Watch your step! Many small business owners may not know about the most common legal risks that could trip them up if they’re not planning ahead. With so many potential pitfalls and legal obstacles, not to mention the high cost of legal services, how can you be sure you stay open for business? The good news is that you can take simple measures to protect your business from legal liability, as long as you know what to look for.
Here are the three top legal issues that small businesses commonly slip up on and how they can be avoided.
1. Failing to incorporate.
When you incorporate your business, you create a new legal entity separate from yourself that conducts business, generates incomes, and assumes tax and legal liabilities. By incorporating your business, you shield yourself from personal liability. This means that your personal assets are not at risk if your business is sued. You should incorporate your business before you engage in any transactions on behalf of your business.
There are many types of business entity to choose from, including: sole proprietorship, partnership, C corporation, S corporation, LLC, and non-profit. Each corporate structure has different implications for legal liability, expenses and procedures, fundraising, and taxation. Be sure to consider your present and future needs when choosing your business structure.

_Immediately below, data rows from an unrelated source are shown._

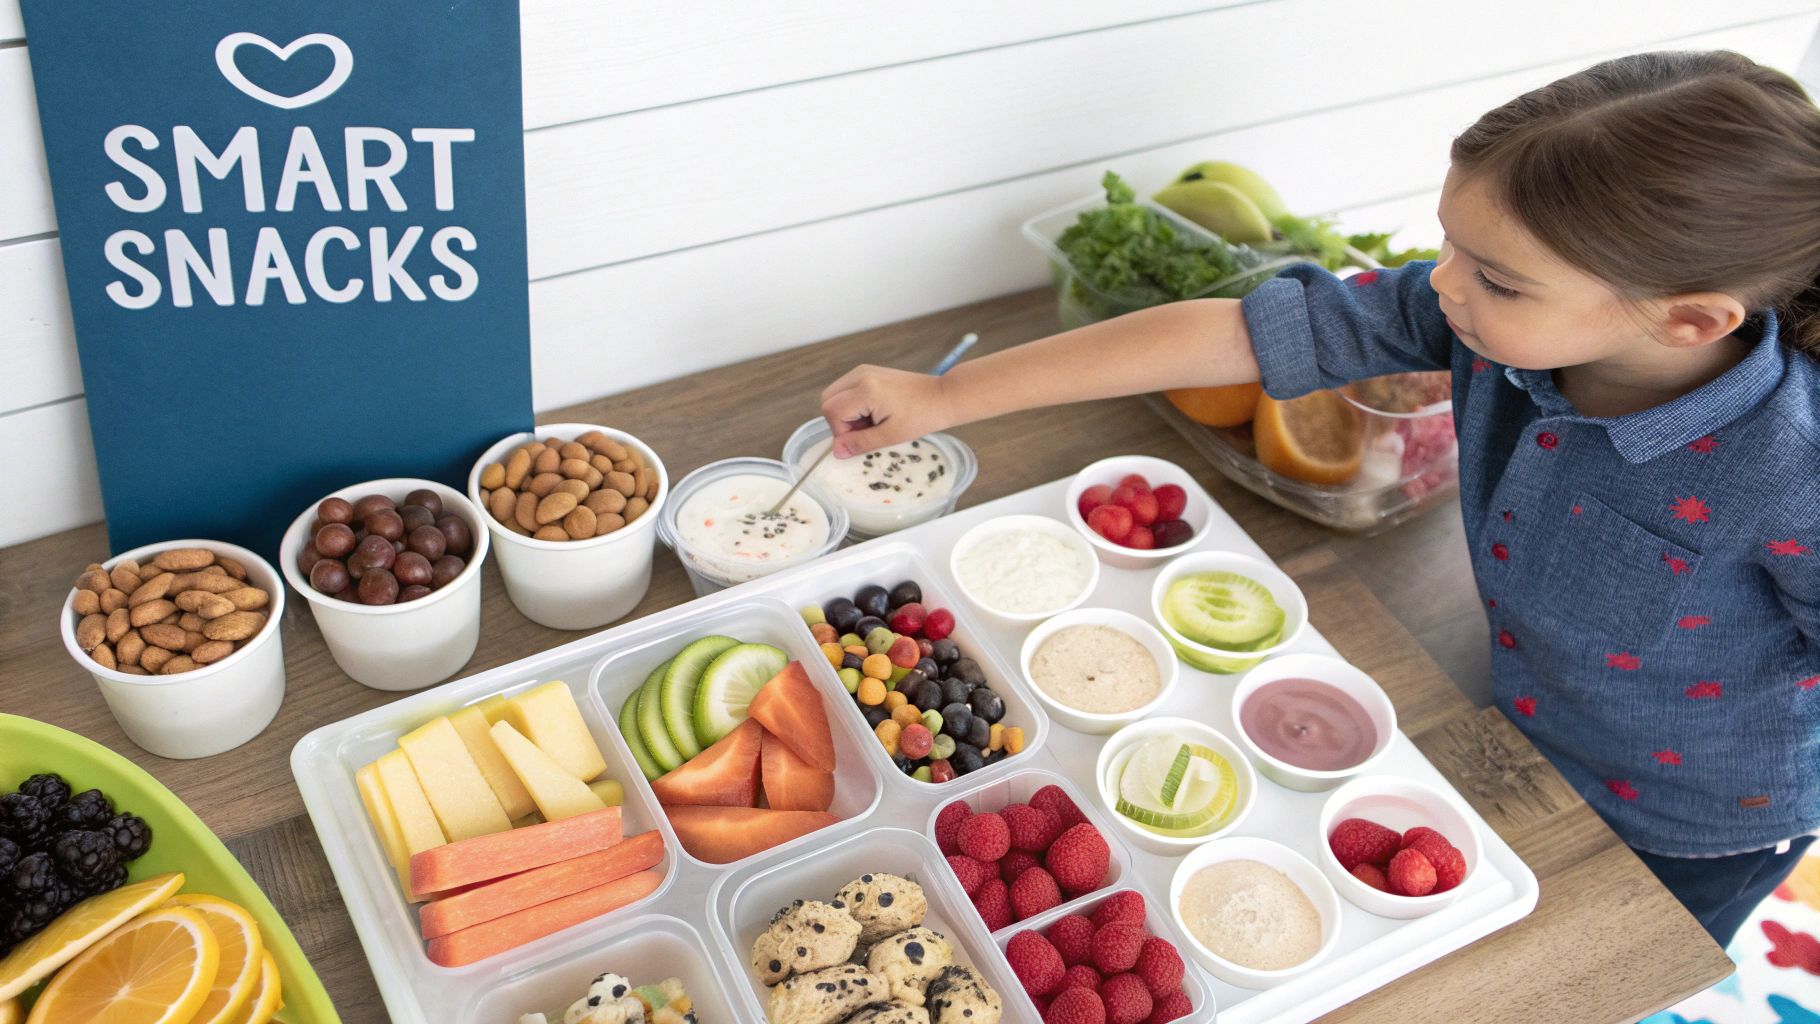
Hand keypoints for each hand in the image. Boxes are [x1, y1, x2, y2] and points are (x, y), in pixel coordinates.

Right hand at [820, 364, 953, 456]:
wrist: (943, 396)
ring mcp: (864, 370)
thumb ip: (861, 443)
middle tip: (865, 432)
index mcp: (865, 389)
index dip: (841, 431)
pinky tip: (874, 413)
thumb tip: (836, 451)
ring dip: (847, 413)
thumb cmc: (922, 416)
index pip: (832, 411)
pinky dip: (854, 405)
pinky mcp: (869, 372)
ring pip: (836, 394)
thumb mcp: (891, 435)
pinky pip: (848, 390)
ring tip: (872, 423)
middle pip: (828, 400)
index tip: (861, 440)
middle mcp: (860, 375)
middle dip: (840, 421)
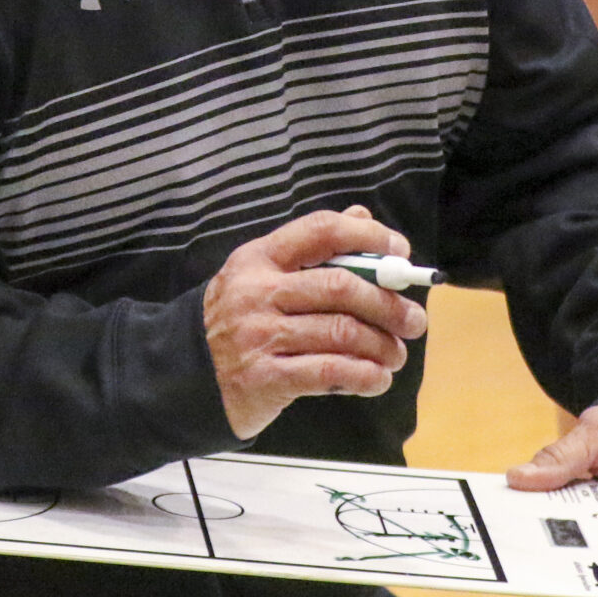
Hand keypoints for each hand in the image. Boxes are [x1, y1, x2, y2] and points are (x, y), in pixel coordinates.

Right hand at [204, 205, 428, 439]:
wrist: (184, 375)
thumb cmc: (237, 321)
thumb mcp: (262, 275)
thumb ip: (312, 249)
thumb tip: (362, 217)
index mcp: (259, 259)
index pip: (321, 231)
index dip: (369, 237)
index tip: (400, 253)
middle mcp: (258, 293)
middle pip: (340, 286)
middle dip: (388, 303)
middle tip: (413, 321)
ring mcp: (259, 336)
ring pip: (342, 333)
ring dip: (382, 346)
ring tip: (395, 355)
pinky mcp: (265, 377)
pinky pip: (331, 372)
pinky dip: (365, 376)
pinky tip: (377, 379)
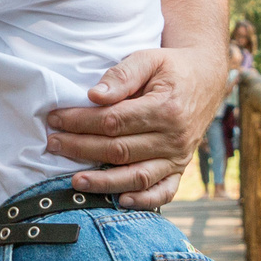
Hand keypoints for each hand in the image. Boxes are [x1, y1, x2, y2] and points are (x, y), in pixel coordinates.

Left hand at [45, 44, 228, 206]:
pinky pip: (163, 192)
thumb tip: (95, 96)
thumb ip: (122, 74)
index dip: (81, 122)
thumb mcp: (149, 58)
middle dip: (81, 148)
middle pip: (119, 150)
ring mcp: (178, 157)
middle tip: (53, 144)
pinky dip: (143, 201)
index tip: (56, 119)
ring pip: (137, 176)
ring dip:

2. Not protecting intellectual property.
There are four types of intellectual property (aka IP) — trademarks, patents, trade secrets, and copyrights.
A trademark is a symbol that distinguishes and identifies a business’ product. You can acquire trademark rights through consistent use of a mark even if you do not register that trademark. However, in enforcing your trademark rights it is helpful to have registered the mark with the U.S. Patent Office.

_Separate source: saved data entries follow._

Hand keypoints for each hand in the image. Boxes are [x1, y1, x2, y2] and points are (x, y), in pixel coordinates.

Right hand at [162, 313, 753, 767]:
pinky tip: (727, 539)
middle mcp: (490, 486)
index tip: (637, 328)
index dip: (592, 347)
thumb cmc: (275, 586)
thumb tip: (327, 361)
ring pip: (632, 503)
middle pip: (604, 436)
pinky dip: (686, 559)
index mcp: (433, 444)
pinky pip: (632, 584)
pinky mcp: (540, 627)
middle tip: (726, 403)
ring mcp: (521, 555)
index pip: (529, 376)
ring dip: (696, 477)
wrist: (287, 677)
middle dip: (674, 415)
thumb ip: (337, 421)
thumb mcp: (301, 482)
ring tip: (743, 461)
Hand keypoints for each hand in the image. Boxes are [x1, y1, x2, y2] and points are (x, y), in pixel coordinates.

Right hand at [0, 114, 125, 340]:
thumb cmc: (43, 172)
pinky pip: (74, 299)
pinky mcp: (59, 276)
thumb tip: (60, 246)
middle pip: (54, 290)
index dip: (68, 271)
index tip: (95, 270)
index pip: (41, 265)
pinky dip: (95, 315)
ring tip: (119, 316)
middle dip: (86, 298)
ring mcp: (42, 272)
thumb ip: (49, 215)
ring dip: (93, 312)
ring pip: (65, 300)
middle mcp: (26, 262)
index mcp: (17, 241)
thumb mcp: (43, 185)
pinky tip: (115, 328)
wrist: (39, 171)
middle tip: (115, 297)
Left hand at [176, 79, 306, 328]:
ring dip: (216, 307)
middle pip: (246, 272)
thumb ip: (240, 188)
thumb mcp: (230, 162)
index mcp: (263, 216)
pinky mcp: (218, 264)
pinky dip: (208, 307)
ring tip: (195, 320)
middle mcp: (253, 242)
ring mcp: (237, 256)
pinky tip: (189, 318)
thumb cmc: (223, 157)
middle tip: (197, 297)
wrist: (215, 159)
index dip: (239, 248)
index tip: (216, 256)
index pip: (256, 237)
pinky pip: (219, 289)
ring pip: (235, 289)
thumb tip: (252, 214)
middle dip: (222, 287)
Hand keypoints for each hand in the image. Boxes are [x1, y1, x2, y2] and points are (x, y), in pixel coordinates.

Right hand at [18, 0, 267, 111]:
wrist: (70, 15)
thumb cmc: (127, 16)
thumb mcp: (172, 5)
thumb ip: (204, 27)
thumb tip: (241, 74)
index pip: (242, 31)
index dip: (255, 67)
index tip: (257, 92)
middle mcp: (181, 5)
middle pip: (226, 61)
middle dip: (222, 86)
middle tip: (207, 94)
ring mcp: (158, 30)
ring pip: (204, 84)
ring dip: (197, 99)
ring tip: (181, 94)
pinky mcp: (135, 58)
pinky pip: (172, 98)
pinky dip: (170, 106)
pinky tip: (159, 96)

Copyrights protect written works and apply automatically without registration. To assert your copyright, mark your written works with a copyright symbol. To enforce your copyright, submit copyright notices and cease and desist notices to infringers.
Trade secrets are a form of intellectual property that can be protected with non disclosure agreements.
Patents must be applied for, and although the process may take several years, you can generally use the “patent pending” notation to signal to others that the invention is in patent application process. It’s also smart to include provisions in employment agreements that detail who owns patents developed with company resources.
If you fail to assert your rights to your intellectual property, you may inadvertently surrender your claim to essential components of your business’ success.
3. Not getting it in writing.
Skipping written documents is rarely beneficial, although it’s common. The act of writing a contract and having all of the parties agree to its terms encourages everyone to understand the agreement, and take it away with them for their records. If there is ever a disagreement about an undocumented agreement at a later time, there’s simply no way to “go back in time” to establish who is in the right. Unsurprisingly, it is also very difficult to uphold a verbal agreement in court.
Common agreements that you should always document include employee agreements, partnership agreements, vendor contracts, corporate bylaws and meeting minutes. You can visit Rocket Lawyer for many common business legal documents. Remember, written agreements protect everyone. Although it might take a few minutes of your time up-front, it can save you thousands of dollars in legal expenses and losses at a later date if a dispute arises despite your best efforts.